Letter From the Editor

Gary R. Lichtenstein, MD, AGAF, FACP, FACG

Drugs that target tumor necrosis factor (TNF) play a major role in the treatment of inflammatory bowel disease (IBD), but many questions about these drugs remain unanswered. Fortunately, several recent studies have begun to shed light on some of these questions, which will hopefully improve the efficacy of anti-TNF therapy. Two of these articles are discussed in this month’s issue of Gastroenterology & Hepatology.

One question related to anti-TNF therapy is why some patients do not respond to these drugs, or why patients respond to induction therapy but then lose response during maintenance therapy. To address the latter question, Steenholdt and colleagues measured levels of infliximab (Remicade, Janssen Biotech) and/or anti-infliximab antibodies in patients who responded to induction therapy and then either maintained or lost response during maintenance therapy. This study was published in the Scandinavian Journal of Gastroenterology (2011;46:310-318), but a summary of this article and an accompanying commentary are provided in the current issue of Gastroenterology & Hepatology (page 131).

As described in this summary, Steenholdt and colleagues used receiver operating characteristics analysis to determine cutoff levels that could distinguish between patients who maintained response to infliximab and those who lost response. Among Crohn’s disease patients, the researchers achieved a sensitivity of 81% and a specificity of 94% when they used a combination of the 2 cutoff values identified in this population—
0.5 µg/mL for infliximab trough level and 10 U/mL for anti-infliximab antibody level.
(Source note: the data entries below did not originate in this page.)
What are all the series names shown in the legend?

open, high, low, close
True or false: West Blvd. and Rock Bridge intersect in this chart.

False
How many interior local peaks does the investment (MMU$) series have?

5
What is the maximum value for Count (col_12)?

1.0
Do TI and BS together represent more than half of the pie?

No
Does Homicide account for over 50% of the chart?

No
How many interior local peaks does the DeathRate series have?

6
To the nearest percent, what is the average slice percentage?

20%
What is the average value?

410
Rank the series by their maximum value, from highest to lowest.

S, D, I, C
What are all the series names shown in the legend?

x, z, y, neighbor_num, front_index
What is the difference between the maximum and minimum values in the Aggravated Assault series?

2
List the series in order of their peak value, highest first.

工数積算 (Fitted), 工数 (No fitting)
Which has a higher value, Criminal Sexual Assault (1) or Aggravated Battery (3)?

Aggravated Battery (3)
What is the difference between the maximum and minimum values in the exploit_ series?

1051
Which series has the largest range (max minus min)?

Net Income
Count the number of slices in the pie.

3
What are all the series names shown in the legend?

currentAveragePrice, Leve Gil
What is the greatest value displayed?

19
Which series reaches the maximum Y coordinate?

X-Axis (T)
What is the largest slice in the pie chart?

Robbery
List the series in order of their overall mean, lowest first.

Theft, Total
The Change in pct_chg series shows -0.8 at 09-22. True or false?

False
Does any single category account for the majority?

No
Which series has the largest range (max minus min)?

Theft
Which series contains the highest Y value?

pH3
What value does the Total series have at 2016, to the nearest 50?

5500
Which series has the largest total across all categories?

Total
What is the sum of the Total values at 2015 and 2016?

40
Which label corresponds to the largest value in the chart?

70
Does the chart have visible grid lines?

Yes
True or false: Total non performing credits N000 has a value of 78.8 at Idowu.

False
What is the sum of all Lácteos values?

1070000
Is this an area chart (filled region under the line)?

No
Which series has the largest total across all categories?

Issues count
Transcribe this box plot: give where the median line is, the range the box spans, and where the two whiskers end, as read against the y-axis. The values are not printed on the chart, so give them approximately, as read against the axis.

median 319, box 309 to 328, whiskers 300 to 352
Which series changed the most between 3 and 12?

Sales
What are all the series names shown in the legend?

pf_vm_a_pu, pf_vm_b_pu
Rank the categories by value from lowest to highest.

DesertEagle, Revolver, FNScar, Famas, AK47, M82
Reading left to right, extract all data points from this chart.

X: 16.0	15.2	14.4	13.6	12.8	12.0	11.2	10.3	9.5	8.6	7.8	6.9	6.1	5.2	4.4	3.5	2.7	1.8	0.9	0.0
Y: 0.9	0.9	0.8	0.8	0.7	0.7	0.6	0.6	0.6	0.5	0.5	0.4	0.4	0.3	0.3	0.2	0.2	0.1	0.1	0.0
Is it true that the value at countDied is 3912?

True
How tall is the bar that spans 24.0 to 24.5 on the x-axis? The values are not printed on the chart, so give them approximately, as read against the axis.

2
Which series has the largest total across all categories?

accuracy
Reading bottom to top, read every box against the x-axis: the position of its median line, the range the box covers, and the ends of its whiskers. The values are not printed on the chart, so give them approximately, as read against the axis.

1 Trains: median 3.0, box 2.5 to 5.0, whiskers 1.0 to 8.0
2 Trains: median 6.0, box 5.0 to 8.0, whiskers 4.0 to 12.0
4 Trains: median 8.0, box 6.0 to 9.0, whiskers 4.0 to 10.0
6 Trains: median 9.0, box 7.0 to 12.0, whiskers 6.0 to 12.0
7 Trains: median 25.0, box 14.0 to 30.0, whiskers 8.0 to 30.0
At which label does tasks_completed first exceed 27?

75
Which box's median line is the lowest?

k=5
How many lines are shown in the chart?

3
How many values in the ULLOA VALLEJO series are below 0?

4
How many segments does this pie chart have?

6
While being able to predict whether patients will respond to a particular therapy is helpful, this research is just the first step toward improving our ability to optimize use of anti-TNF therapy. Ultimately, clinicians need to know how to best manage patients who lose response during maintenance therapy. As Marie-France Dubeau and Subrata Ghosh discuss in their commentary, future studies should assess the efficacy of different interventions for different subgroups of patients, depending on what measurement of infliximab and anti-infliximab antibody levels suggests about the reason for loss of response. It remains to be seen whether such a strategy will improve patients’ response to therapy, but having a better understanding of why patients lose response to anti-TNF drugs should help clinicians to better address this problem.

Other major questions gastroenterologists must answer when treating IBD patients relate to the goal of therapy. Specifically, is it enough to control patients’ symptoms, or should we aim to “cure” the disease? If the latter, how do we define this goal and measure our progress toward it? One answer that has been proposed is that clinicians should aim to achieve mucosal healing, as it appears to be a good indicator that the patient’s inflammation has been adequately quelled. In this month’s Advances in IBD column on page 117, William J. Sandborn discusses the results of a recent paper in which he and his coauthors analyzed data from the Active Ulcerative Colitis Trials (ACT 1 and ACT 2) to determine whether mucosal healing predicted long-term clinical outcomes. This study, which was recently published in Gastroenterology (2011;141:1194-1201), found that patients who achieved mucosal healing by Week 8 following the start of infliximab therapy had lower rates of hospitalization or surgery and higher rates of steroid-free remission over the next 6–12 months. While treating to mucosal healing is not yet the standard of care, Sandborn suggested that clinicians might consider trying to achieve this goal in patients who are at higher risk for poor outcomes.

Also in this month’s issue of Gastroenterology & Hepatology, we have an excellent review of advances in therapy for hepatitis C virus infection, as well as a feature on the diagnosis and treatment of intestinal Behçet disease. This month’s columns address the benefit of vaccinating patients with chronic liver disease, the risks and potential cost savings of not sending diminutive polyps for histologic examination, and new technologies for examination of the esophagus, as well as the aforementioned discussion of mucosal healing in ulcerative colitis. Finally, we have an interesting case report of a patient with Crohn’s disease who subsequently developed mucormycosis.